TOWARDS HUMANOID ROBOTS
by Marek Perkowski
Yes, finally researchers from all over the world, and especially in Japan, are
massively designing
your old-time friends from science-fiction movies: autonomous walking, reasoning and talking robots.
Thanks to inexpensive and powerful
enabling technologies such as microprocessors and integrated servos,
even poor university like PSU can make a useful contribution, if they have a good software architecture idea.
Humanoid Robots is a very new research area -
the first IEEE RAS conference on Humanoid Robots was held in September 2000 at MIT.
The lecture will present recent research in Humanoid Robots.
Based on examples of the Honda robot, the MIT Cog, and the NASA ROBONAUT we will discuss
the problems which the developers of such robots have to face with.
The robotics architectures, machine learning, computer vision and speech/natural language
communication will be briefly presented.
We will discuss in particular the design of heads, arms and hands, as well as legs and bodies of the robots.

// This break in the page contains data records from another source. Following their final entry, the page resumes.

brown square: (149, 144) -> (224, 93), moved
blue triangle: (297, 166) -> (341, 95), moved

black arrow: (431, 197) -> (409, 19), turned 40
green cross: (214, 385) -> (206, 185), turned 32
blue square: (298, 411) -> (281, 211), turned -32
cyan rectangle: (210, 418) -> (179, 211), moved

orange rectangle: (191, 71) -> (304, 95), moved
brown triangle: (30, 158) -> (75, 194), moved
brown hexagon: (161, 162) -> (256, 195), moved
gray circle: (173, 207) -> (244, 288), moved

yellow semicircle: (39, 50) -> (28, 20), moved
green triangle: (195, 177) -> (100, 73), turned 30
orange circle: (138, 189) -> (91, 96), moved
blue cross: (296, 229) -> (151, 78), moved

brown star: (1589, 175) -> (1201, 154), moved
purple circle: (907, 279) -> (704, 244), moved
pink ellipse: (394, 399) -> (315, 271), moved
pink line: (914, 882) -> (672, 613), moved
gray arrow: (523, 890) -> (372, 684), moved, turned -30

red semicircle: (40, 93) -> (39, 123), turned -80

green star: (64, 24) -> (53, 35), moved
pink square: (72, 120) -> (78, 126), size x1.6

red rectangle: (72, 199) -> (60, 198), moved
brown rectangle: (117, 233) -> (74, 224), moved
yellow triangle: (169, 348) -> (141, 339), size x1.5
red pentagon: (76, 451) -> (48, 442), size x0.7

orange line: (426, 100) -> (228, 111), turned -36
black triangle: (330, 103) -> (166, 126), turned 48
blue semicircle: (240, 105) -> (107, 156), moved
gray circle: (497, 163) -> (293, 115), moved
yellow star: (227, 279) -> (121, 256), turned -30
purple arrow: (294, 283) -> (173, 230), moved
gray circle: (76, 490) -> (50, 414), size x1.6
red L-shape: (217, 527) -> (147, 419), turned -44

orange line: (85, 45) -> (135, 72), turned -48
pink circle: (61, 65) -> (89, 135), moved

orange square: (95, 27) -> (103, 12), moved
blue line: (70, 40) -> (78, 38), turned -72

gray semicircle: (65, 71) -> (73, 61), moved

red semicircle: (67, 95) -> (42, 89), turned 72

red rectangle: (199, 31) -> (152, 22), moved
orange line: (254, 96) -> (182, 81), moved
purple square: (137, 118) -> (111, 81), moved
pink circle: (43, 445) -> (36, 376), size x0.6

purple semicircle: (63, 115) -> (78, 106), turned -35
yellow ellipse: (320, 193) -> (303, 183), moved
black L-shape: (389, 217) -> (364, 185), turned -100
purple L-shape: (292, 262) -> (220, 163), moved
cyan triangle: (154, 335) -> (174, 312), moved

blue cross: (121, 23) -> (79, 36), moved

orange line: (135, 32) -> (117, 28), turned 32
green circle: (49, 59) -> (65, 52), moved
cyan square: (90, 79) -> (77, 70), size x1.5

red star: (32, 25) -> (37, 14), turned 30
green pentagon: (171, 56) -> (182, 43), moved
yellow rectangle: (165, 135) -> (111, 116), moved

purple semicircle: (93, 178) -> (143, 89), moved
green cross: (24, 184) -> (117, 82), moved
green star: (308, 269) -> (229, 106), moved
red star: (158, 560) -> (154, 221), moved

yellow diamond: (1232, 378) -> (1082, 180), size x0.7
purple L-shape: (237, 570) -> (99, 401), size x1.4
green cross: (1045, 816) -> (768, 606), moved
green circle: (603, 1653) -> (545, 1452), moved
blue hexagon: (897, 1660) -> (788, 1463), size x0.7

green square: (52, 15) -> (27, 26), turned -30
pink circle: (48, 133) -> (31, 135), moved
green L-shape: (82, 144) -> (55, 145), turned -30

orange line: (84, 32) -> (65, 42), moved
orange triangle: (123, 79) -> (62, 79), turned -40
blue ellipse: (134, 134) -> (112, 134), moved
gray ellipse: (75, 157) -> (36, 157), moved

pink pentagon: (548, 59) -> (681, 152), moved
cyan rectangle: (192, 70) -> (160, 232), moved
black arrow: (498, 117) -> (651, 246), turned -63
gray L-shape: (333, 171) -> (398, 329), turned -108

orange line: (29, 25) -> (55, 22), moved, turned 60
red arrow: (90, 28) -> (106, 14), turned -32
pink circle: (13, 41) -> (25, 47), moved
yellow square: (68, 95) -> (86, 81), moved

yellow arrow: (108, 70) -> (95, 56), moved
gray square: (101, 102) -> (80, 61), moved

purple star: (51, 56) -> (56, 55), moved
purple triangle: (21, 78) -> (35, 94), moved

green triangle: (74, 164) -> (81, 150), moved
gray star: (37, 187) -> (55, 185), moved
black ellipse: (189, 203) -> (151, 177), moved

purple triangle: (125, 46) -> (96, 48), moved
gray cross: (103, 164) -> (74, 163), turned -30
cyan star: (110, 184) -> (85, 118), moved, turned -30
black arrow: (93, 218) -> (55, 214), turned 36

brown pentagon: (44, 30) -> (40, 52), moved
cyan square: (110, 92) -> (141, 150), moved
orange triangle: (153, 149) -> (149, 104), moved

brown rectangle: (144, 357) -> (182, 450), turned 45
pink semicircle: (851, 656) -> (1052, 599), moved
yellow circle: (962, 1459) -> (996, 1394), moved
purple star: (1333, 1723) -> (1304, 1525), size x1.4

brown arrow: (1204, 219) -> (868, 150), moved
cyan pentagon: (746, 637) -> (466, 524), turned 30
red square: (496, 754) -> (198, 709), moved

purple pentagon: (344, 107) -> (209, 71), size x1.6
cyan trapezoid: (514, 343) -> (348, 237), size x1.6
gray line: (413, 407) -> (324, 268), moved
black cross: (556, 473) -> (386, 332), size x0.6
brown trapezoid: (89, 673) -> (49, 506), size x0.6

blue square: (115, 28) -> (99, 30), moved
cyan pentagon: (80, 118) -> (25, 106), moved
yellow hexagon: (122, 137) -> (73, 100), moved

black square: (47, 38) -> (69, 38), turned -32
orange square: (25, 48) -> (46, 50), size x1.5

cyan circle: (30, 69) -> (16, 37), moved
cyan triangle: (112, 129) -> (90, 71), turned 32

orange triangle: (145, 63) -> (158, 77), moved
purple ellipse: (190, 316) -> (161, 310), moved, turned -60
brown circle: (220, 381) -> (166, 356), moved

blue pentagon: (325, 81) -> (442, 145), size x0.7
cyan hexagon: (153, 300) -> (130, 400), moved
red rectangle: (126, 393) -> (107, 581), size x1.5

The particular emphasis will be on new approaches to the learning and immitating robots.
Finally, we will present the humanoid robot architecture that we develop at PSU.
Software-wise, it is based on our previous research in Logic Synthesis and Data Mining,
specifically on a new approach to Machine Learning called Constructive Induction that we
helped to develop and that is now used in several groups worldwide.
Mechanically, our robot is a hexapod. It has a torso of a human but a lower body is
like an insect. A head will talk in English using voice analysis/synthesis
system from OGI and the natural language data-base interface developed by us in the past.
You will find more on these topics on the
WWW Page of the Intelligent Robotics Laboratory,
and
in the two-quarter senior level/graduate sequence, ``Intelligent Robotics''
taught in Winter and Spring of 2001 by Dr. Perkowski.
All projects in this class will be related to building hardware or
software components of our Centaur Hexapod, or to "teaching" certain behaviors to the robot.